Deze veelheid aan cellen brengt bepaalde fysiologische gevaren met zich mee, aangezien sommige patronen die worden herkend door de membraanreceptoren van T-cellen zouden kunnen samenvallen met de patronen van sommige zelfmoleculen.
Bovendien zijn niet al deze cellen bestemd om hun functies onmiddellijk uit te voeren, aangezien ze interactie met het gedefinieerde antigeen vereisen.
Aldus wordt lymfocyt "homeostase" bereikt in de primaire lymfoïde organen, waardoor de geprogrammeerde celdoodroutes worden geactiveerd in die cellen die niet nodig zijn of die niet differentiëren en volledig rijpen.
Referenties
- Abbas, A., Murphy, K., & Sher, A. (1996). Functionele diversiteit van helper T-lymfocyten. Nature, 383, 787-793.

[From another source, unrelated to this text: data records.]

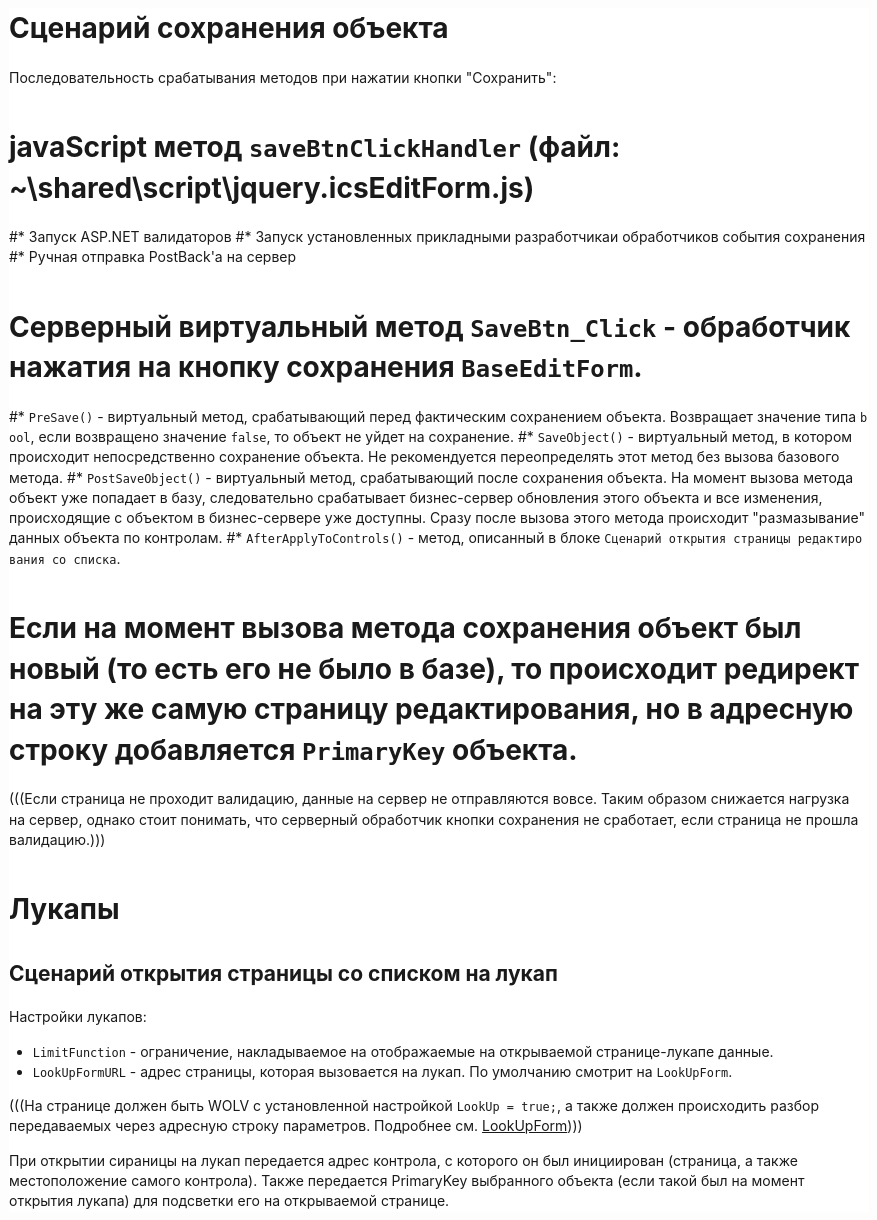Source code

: # Сценарий сохранения объекта
Последовательность срабатывания методов при нажатии кнопки "Сохранить":

# javaScript метод `saveBtnClickHandler` (файл: ~\shared\script\jquery.icsEditForm.js)
#* Запуск ASP.NET валидаторов
#* Запуск установленных прикладными разработчикаи обработчиков события сохранения
#* Ручная отправка PostBack'а на сервер
# Серверный виртуальный метод `SaveBtn_Click` - обработчик нажатия на кнопку сохранения `BaseEditForm`.
#* `PreSave()` - виртуальный метод, срабатывающий перед фактическим сохранением объекта. Возвращает значение типа `bool`, если возвращено значение `false`, то объект не уйдет на сохранение.
#* `SaveObject()` - виртуальный метод, в котором происходит непосредственно сохранение объекта. Не рекомендуется переопределять этот метод без вызова базового метода.
#* `PostSaveObject()` - виртуальный метод, срабатывающий после сохранения объекта. На момент вызова метода объект уже попадает в базу, следовательно срабатывает бизнес-сервер обновления этого объекта и все изменения, происходящие с объектом в бизнес-сервере уже доступны. Сразу после вызова этого метода происходит "размазывание" данных объекта по контролам.
#* `AfterApplyToControls()` - метод, описанный в блоке `Сценарий открытия страницы редактирования со списка`.
# Если на момент вызова метода сохранения объект был новый (то есть его не было в базе), то происходит редирект на эту же самую страницу редактирования, но в адресную строку добавляется `PrimaryKey` объекта.

(((<msg type=note>Если страница не проходит валидацию, данные на сервер не отправляются вовсе. Таким образом снижается нагрузка на сервер, однако стоит понимать, что серверный обработчик кнопки сохранения не сработает, если страница не прошла валидацию.</msg>)))

# Лукапы
## Сценарий открытия страницы со списком на лукап
Настройки лукапов:
* `LimitFunction` - ограничение, накладываемое на отображаемые на открываемой странице-лукапе данные.
* `LookUpFormURL` - адрес страницы, которая вызовается на лукап. По умолчанию смотрит на `LookUpForm`.

(((<msg type=note>На странице должен быть WOLV с установленной настройкой `LookUp = true;`, а также должен происходить разбор передаваемых через адресную строку параметров. Подробнее см. [LookUpForm](look-up-form.html)</msg>)))

При открытии сираницы на лукап передается адрес контрола, с которого он был инициирован (страница, а также местоположение самого контрола). Также передается PrimaryKey выбранного объекта (если такой был на момент открытия лукапа) для подсветки его на открываемой странице.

- Acteur, JK (2014). Inleidende immunologie basisconcepten voor interdisciplinaire toepassingen. London: Academic Press.
- In wezen K. (1988). Een functionele dichotomie in CD4 + T-lymfocyten. Immunology Today, 9 (9), 268–274.
- Cavanagh, M. (zd). T-cel activering. Britse Vereniging voor Immunologie.
- Reinherz, E., Haynes, B., Nadles, L., & Bernstein, I. (1986). Leukocyttypering II. Menselijke T-lymfocyten (deel 1). Springer.
- Smith-Garvin, JE, Koretzky, G. a, en Jordan, MS (2009). T-celactivering. Annu. Rev. Immunol. , 27, 591-619.